Mark Cameron

Personal information
- Full name: Mark Alan Cameron
- Born: 31 January 1981 (age 45) Waratah, New South Wales, Australia
- Batting: Right-handed
- Bowling: Right-arm fast
- Role: Bowler

Domestic team information
- 2002/03–2010/11: New South Wales (squad no. 30)

Career statistics
| Competition | FC | LA | T20 |
| Matches | 16 | 12 | 6 |
| Runs scored | 83 | 16 | 15 |
| Batting average | 7.54 | 8.00 | – |
| 100s/50s | 0/0 | 0/0 | 0/0 |
| Top score | 18 | 6* | 14* |
| Balls bowled | 3.070 | 600 | 144 |
| Wickets | 68 | 15 | 5 |
| Bowling average | 24.63 | 34.86 | 38.00 |
| 5 wickets in innings | 5 | 0 | 0 |
| 10 wickets in match | 2 | 0 | 0 |
| Best bowling | 6/22 | 3/25 | 2/45 |
| Catches/stumpings | 4/– | 1/– | 2/– |
- Source: Cricinfo, 23 April 2023

= Mark Cameron (cricketer) =

Australian former cricketer

Mark Alan Cameron (born 31 January 1981) is an Australian former cricketer who played Australian domestic cricket for New South Wales.

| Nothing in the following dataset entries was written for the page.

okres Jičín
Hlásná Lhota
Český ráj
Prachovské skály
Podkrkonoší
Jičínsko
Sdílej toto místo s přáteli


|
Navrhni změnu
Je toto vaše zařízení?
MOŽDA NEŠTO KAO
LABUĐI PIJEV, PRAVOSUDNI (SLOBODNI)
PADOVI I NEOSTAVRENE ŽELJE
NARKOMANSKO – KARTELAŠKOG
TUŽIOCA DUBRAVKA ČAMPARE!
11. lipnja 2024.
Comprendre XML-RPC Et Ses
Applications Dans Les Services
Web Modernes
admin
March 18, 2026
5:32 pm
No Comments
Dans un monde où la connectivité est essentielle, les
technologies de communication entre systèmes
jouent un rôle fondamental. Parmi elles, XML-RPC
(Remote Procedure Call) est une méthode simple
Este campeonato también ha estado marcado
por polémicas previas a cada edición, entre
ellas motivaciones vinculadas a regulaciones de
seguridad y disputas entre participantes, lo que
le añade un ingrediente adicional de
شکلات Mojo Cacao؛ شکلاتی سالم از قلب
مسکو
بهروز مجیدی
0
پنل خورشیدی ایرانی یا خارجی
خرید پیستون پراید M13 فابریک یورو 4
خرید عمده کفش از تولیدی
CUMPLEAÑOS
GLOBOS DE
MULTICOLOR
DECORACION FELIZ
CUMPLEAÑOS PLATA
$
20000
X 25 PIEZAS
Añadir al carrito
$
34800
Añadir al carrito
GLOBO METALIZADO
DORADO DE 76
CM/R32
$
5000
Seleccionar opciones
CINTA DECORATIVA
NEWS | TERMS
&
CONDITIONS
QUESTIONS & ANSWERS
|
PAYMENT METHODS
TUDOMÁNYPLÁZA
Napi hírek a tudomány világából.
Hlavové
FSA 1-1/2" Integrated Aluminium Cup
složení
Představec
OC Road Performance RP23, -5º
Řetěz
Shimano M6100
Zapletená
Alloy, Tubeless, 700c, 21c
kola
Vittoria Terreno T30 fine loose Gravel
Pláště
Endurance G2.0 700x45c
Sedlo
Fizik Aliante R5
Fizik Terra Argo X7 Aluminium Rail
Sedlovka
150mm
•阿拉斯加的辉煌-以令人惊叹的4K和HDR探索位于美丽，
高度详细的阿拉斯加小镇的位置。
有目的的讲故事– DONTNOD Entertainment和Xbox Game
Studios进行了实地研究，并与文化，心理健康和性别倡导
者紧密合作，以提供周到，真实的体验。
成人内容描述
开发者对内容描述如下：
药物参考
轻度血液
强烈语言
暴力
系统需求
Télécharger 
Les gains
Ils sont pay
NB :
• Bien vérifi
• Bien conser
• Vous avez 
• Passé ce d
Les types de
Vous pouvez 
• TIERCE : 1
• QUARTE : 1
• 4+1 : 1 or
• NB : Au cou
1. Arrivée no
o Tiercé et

Cameron was a right-handed batsman and a right-arm fast bowler. He was drafted into the squad for the Australia A tour of India in September 2008. He later left New South Wales to play for Western Australia and the Perth Scorchers, but retired without playing a game for either team due to injury.